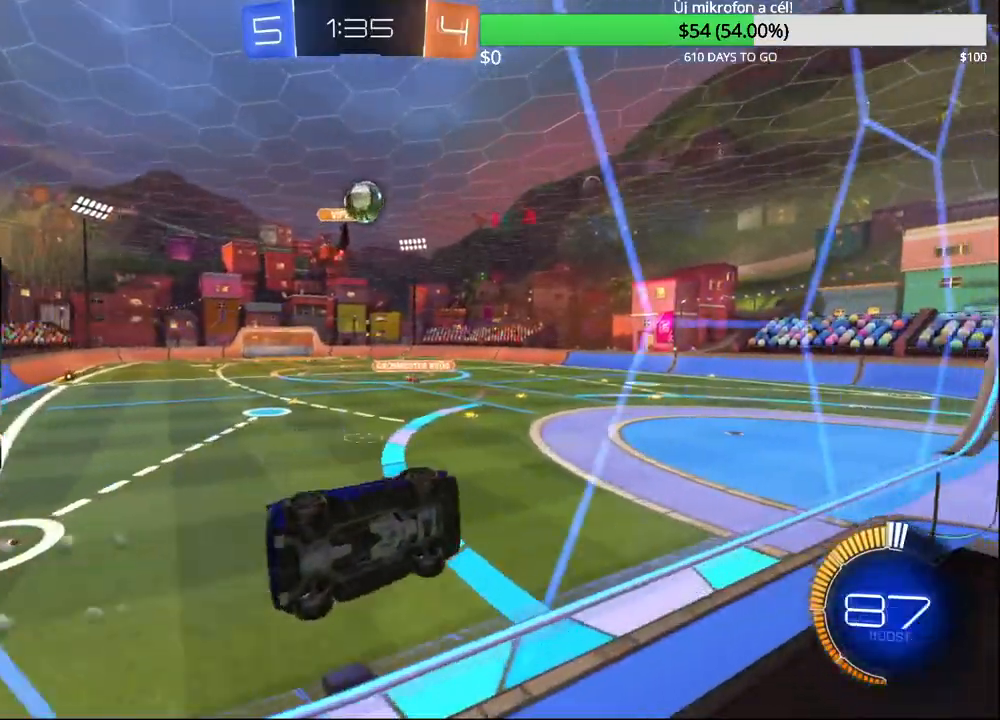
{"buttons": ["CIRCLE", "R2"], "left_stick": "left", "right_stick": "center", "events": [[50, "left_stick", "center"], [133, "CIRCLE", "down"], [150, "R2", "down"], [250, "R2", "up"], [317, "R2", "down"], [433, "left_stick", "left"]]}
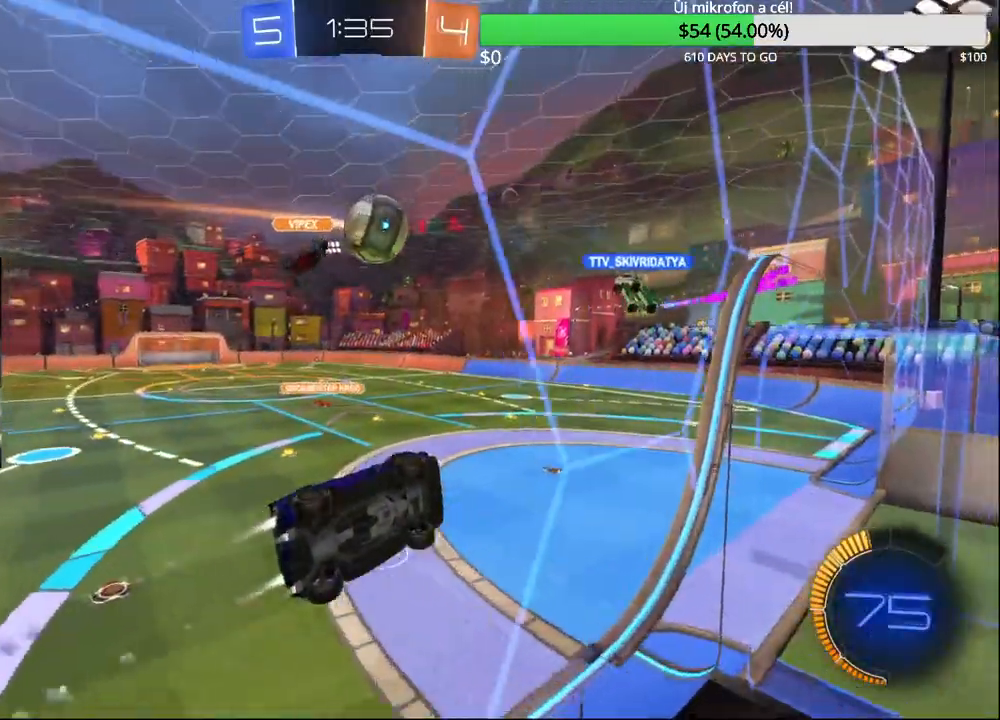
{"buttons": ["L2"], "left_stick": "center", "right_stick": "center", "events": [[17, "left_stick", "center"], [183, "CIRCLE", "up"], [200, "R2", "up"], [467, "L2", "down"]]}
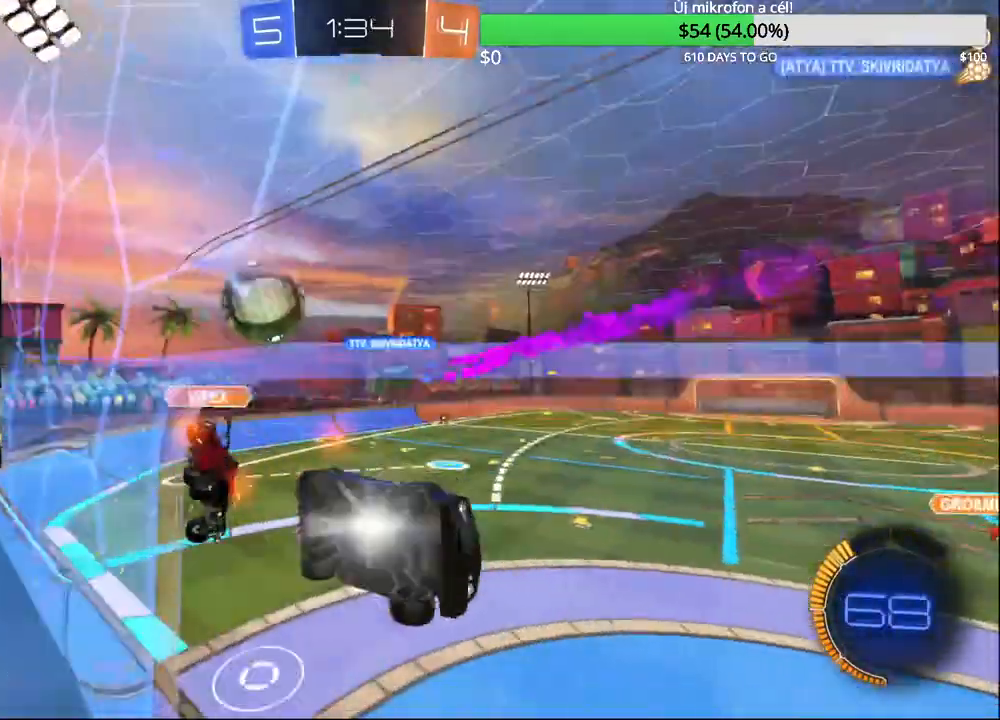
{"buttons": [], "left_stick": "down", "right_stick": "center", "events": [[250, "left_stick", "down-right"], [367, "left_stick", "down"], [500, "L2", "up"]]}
...
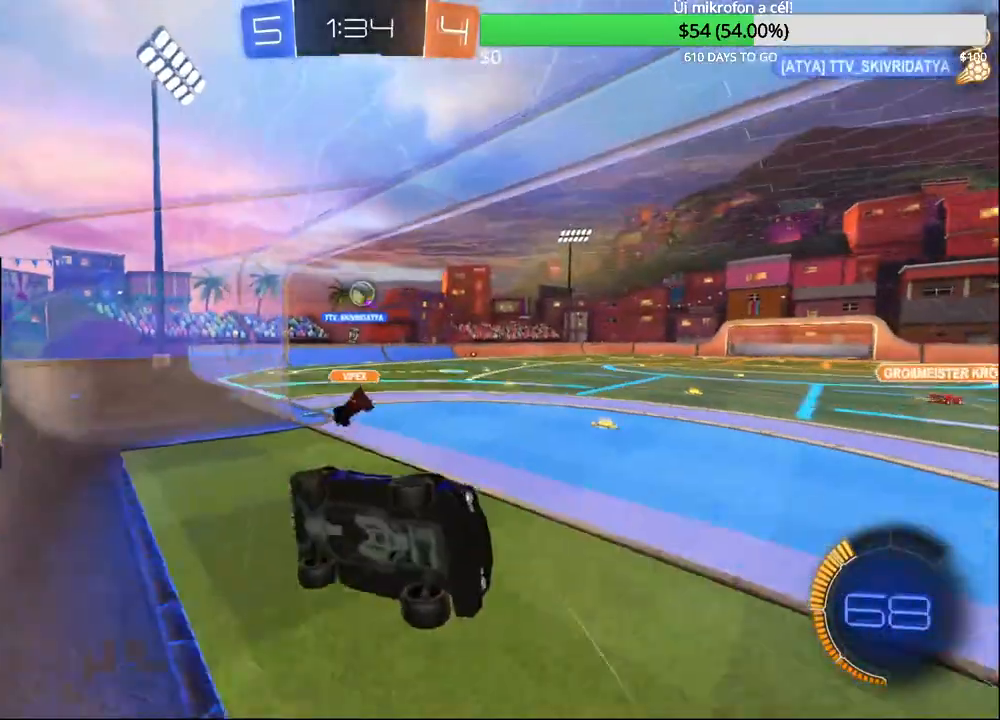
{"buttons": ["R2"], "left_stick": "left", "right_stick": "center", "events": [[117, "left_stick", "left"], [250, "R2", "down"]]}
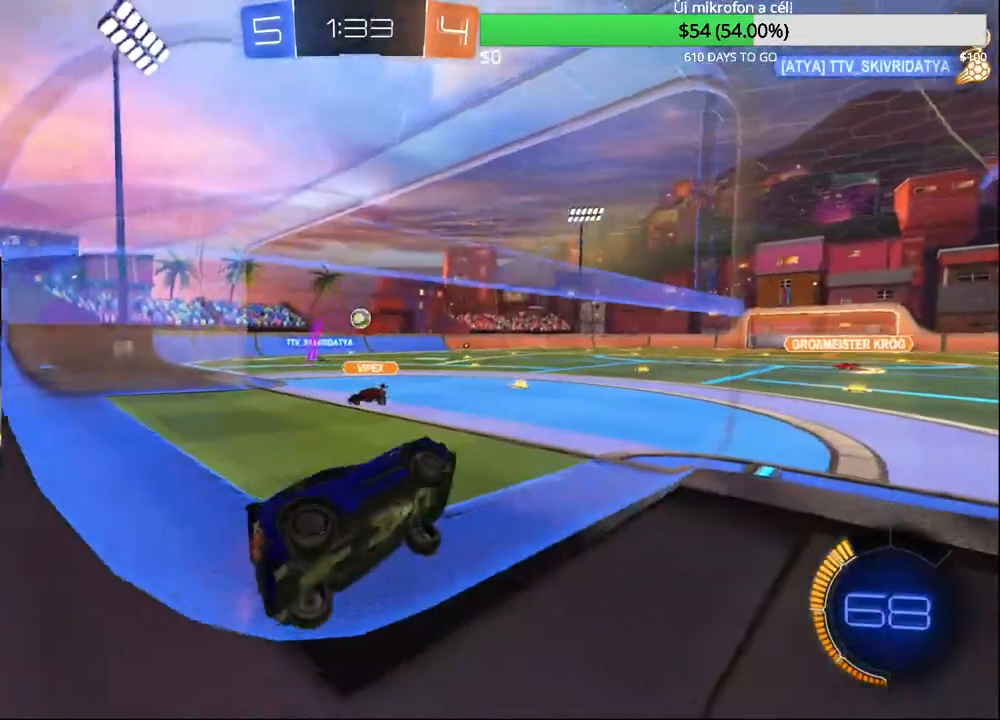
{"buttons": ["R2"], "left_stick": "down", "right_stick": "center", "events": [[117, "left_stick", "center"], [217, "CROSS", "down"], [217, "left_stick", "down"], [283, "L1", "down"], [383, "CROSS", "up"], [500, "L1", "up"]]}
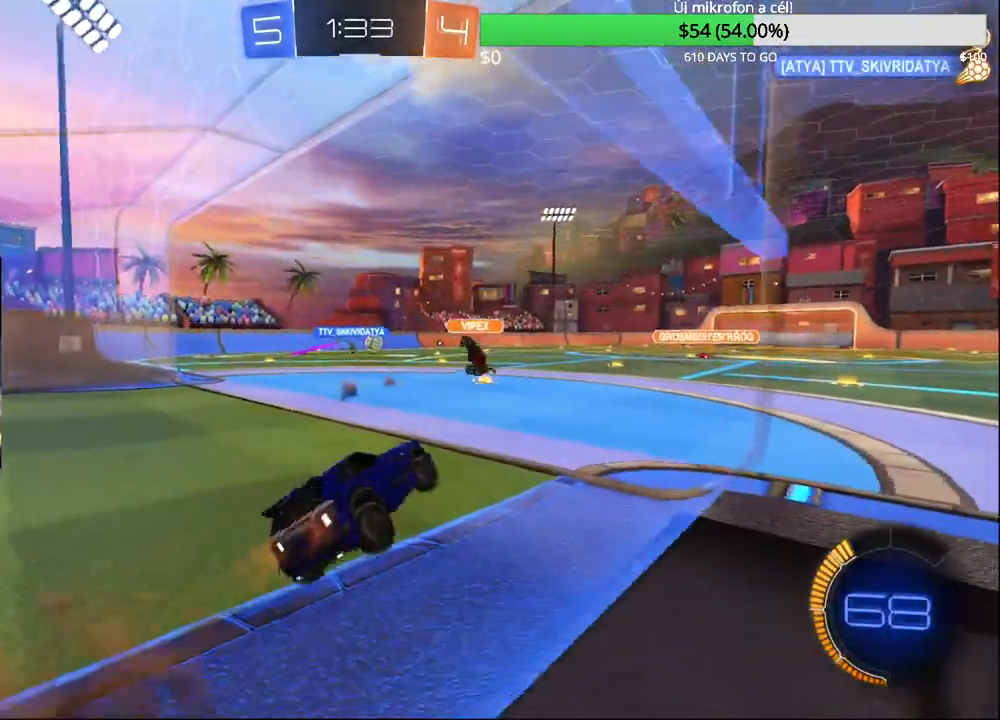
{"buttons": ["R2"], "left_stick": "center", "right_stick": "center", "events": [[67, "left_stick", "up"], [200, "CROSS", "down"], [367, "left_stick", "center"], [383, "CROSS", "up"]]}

**What the exercise asks**: Identify the lines of the entries containing the string "CIRCLE". Copy each such line.

**Solution**:
{"buttons": ["CIRCLE", "R2"], "left_stick": "left", "right_stick": "center", "events": [[50, "left_stick", "center"], [133, "CIRCLE", "down"], [150, "R2", "down"], [250, "R2", "up"], [317, "R2", "down"], [433, "left_stick", "left"]]}
{"buttons": ["L2"], "left_stick": "center", "right_stick": "center", "events": [[17, "left_stick", "center"], [183, "CIRCLE", "up"], [200, "R2", "up"], [467, "L2", "down"]]}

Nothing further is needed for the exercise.